Entre sollozos y aplausos voló el alma de Juan Pablo II

Fray Miguel Loredo

 

El sábado, 2 de abril me encontraba en la Plaza de San Pedro, en el Vaticano. Había llegado a la Ciudad Santa procedente de Ginebra para acompañar, tal vez despedir, a una amiga entrañable muy enferma: la inolvidable Laura González, luchadora de mil batallas en contra del régimen cubano, intelectual de peso, ser humano especialísimo. No me esperó. Se fue antes.

En cambio, en la gran plaza, ese día, ya de noche, me unía a unas 100,000 personas en una vigilia de oración: Juan Pablo II estaba agonizando. Y la multitud lo acompañaba en su última batalla, dando un mensaje impresionante de amor.

Al terminar el rezo del rosario y de las letanías a la Virgen, se hizo un gran silencio. Tuve un presentimiento y a los pocos minutos monseñor Sandri lo anunció quedamente, como a quien le duele dar una noticia. Enfatizó, en cambio, la convocación de una misa presidida por el cardenal Sodano, al día siguiente, por el alma del Santo Padre. Nuevo silencio y, después, jamás he sentido aplausos tan prolongados, estremecedores y cálidos como aquellos. Una verdadera oleada de afecto y de pena.

Agradecíamos al Papa su vida, su labor, su amor, su luz, su incandescencia. Y veíamos su honesta y simple forma de decir adiós, su martirio, su silencio forzado, muriendo mientras sentía nuestros cantos y oraciones desde la plaza. Los cantos y rezos a María, la Virgen y Madre de Dios, inspiradora del pontificado. Tan lejos de su amada Polonia pero tan cerca de todos, especialmente de los más indefensos y pobres. Y de la juventud que desbordaba la Plaza.

Entre el silencio y las campanas de gloria y de dolor, la prensa se desbordó en comentarios y al mismo tiempo en especulaciones sobre los acontecimientos que marcarán el futuro próximo de la Iglesia, con énfasis en el cónclave para elegir al nuevo Papa.

La muerte del Papa ha producido un fenómeno: su imagen se ha convertido en la encarnación de lo mejor de este tiempo.

Desde cualquier asiento frente al televisor o la internet, o caminando por las calles romanas, se nos escapa la razón profunda del misterio de su vida y de su muerte.
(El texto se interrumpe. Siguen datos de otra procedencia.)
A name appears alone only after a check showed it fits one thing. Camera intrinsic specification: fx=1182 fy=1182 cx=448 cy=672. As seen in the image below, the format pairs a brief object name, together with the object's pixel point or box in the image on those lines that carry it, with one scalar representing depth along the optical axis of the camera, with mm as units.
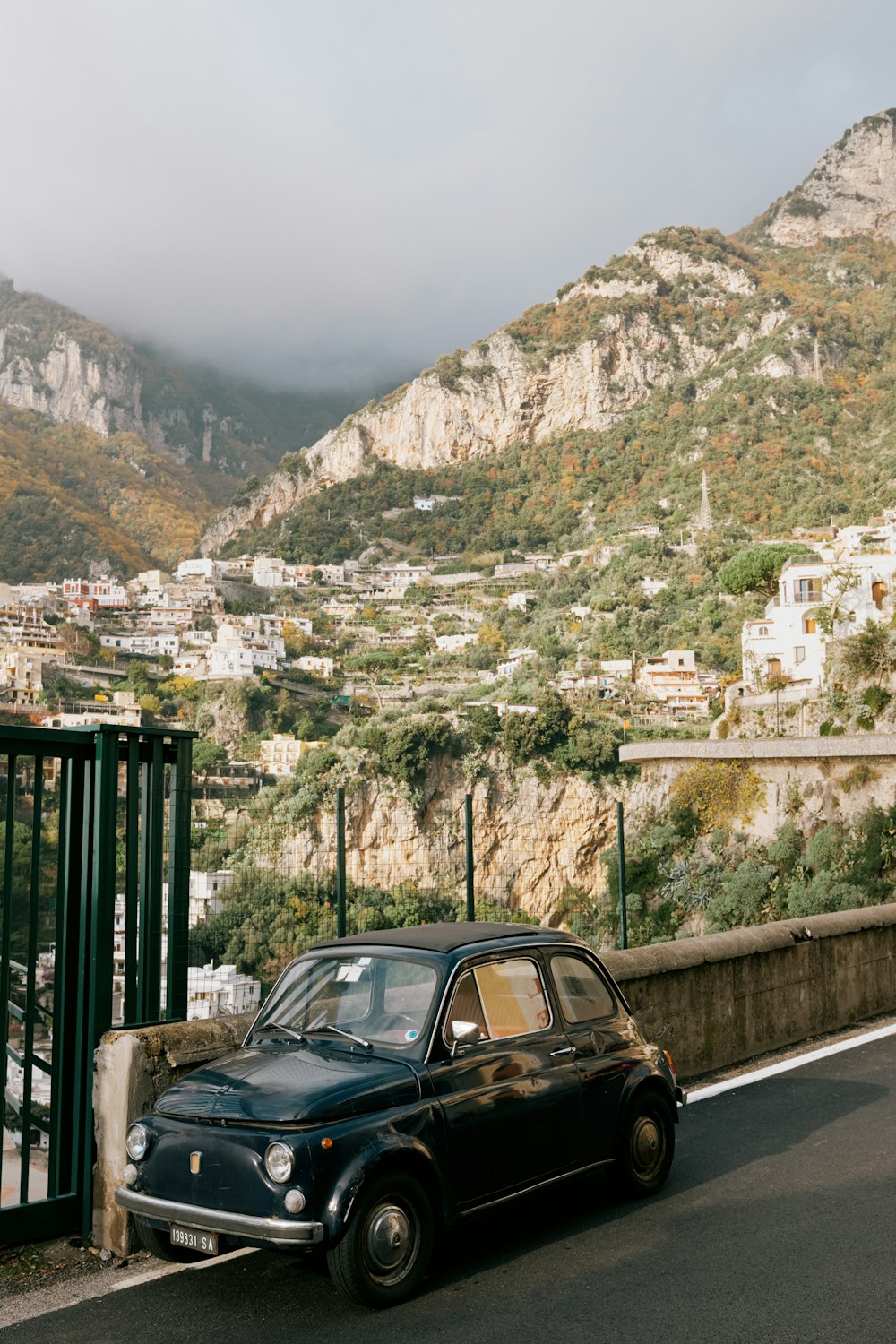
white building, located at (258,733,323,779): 89375
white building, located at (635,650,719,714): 93750
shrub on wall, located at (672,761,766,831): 32625
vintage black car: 4266
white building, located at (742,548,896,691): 59594
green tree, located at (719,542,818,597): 94000
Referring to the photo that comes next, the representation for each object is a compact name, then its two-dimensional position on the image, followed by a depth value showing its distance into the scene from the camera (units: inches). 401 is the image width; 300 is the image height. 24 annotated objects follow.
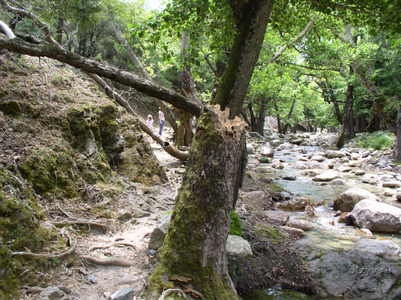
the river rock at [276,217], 281.3
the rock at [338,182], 481.4
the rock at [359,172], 550.1
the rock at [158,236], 173.6
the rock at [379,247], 202.2
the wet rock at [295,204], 343.3
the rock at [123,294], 124.2
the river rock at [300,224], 273.7
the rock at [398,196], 379.2
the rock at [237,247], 171.5
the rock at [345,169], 586.6
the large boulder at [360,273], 178.9
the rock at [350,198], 337.1
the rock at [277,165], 630.5
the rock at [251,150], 784.1
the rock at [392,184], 444.8
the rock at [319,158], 722.2
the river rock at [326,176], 503.5
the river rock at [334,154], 748.6
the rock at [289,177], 518.2
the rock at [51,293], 116.3
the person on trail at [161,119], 682.6
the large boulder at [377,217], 274.4
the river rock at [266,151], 772.8
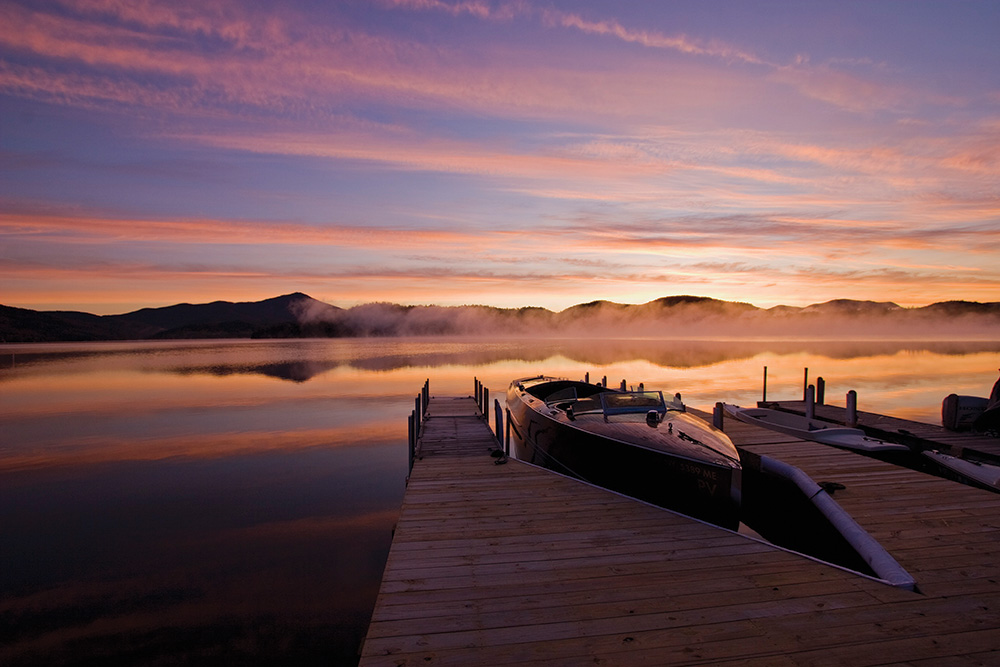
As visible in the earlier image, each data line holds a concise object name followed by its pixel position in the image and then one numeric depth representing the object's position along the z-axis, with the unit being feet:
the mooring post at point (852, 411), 50.52
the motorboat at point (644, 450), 25.11
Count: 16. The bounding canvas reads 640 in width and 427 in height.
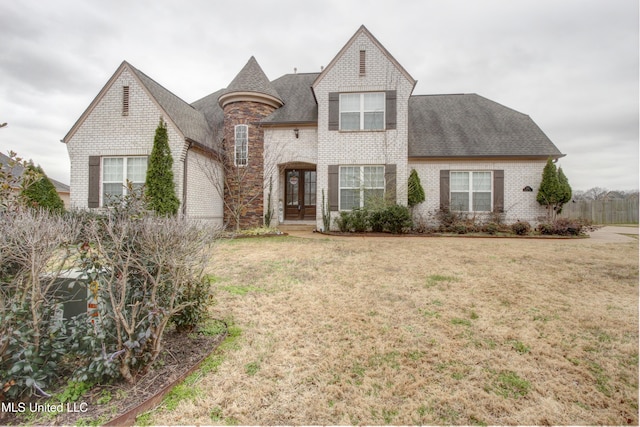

Esa razón es la razón de la fe, de la confianza y de la compasión. Es algo más allá de las teologías, de las políticas y de las conveniencias de Estado. El secreto de este Papa está escondido en Cristo.

Entre las cartas dejadas a los pies del obelisco de la Plaza de San Pedro he leído: ''Querido Papa, soy un niño de diez años. Tú no me conociste, yo no te conocí, pero tu muerte ha dejado en mi corazón un vacío muy grande''. El alcance de la comunicación del Papa a través de su identificación con Cristo encarnado todavía nos deja atónitos y nos conmueve. ¡Cuánta orfandad ahora! Casi sin darnos cuenta contábamos con él. Pero el Papa nos conduce al abrazo del Padre.

La afirmación de la vida como negación de la aniquilación y la muerte es la otra coordenada que se nos puede escapar al tratar de ser cronistas de la muerte del Papa. Nos ha tocado vivir un misterio de sereno júbilo. El Papa vive en contra de toda apariencia y dato evidente. Como en un himno de vencedores de infinitos combates, los jóvenes, primero que nadie, pero después todo el caudal de humanidad doliente, ha recogido con fervor y entusiasmo su mensaje sobre la vida más allá de la muerte. Y, por supuesto, sobre el respeto y preservación de la vida más acá de la muerte.

Lo vi por última vez el lunes 4 de abril, después de caminar muy lentamente, y deteniéndome, forzosamente, a ratos, por un total de cinco horas. Allí estaba el Papa que vive, muerto, con sus vestiduras rojas solemnes, con un rostro de blancura infinita marcado por el sufrimiento.

La Basílica de San Pedro lo envolvía en su penumbra y en sus cantos. Entonces me percaté de que llevaba puestos unos mocasines carmelitas en vez de zapatillas papales de seda. Era su acento personal, su derecho a afirmar su sencillez y su estilo dentro del marco de protocolos que lo aprisionaba. Era como una declaración de principios, y recordé que aquellos mocasines carmelitas habían formado parte de mis vivencias y asombros, hace ya más de veinte años, cuando lo vi por primera vez, y me ofreció su comprensión y su compasión, pocos días después de que me hicieran dejar la patria que no he vuelto a ver.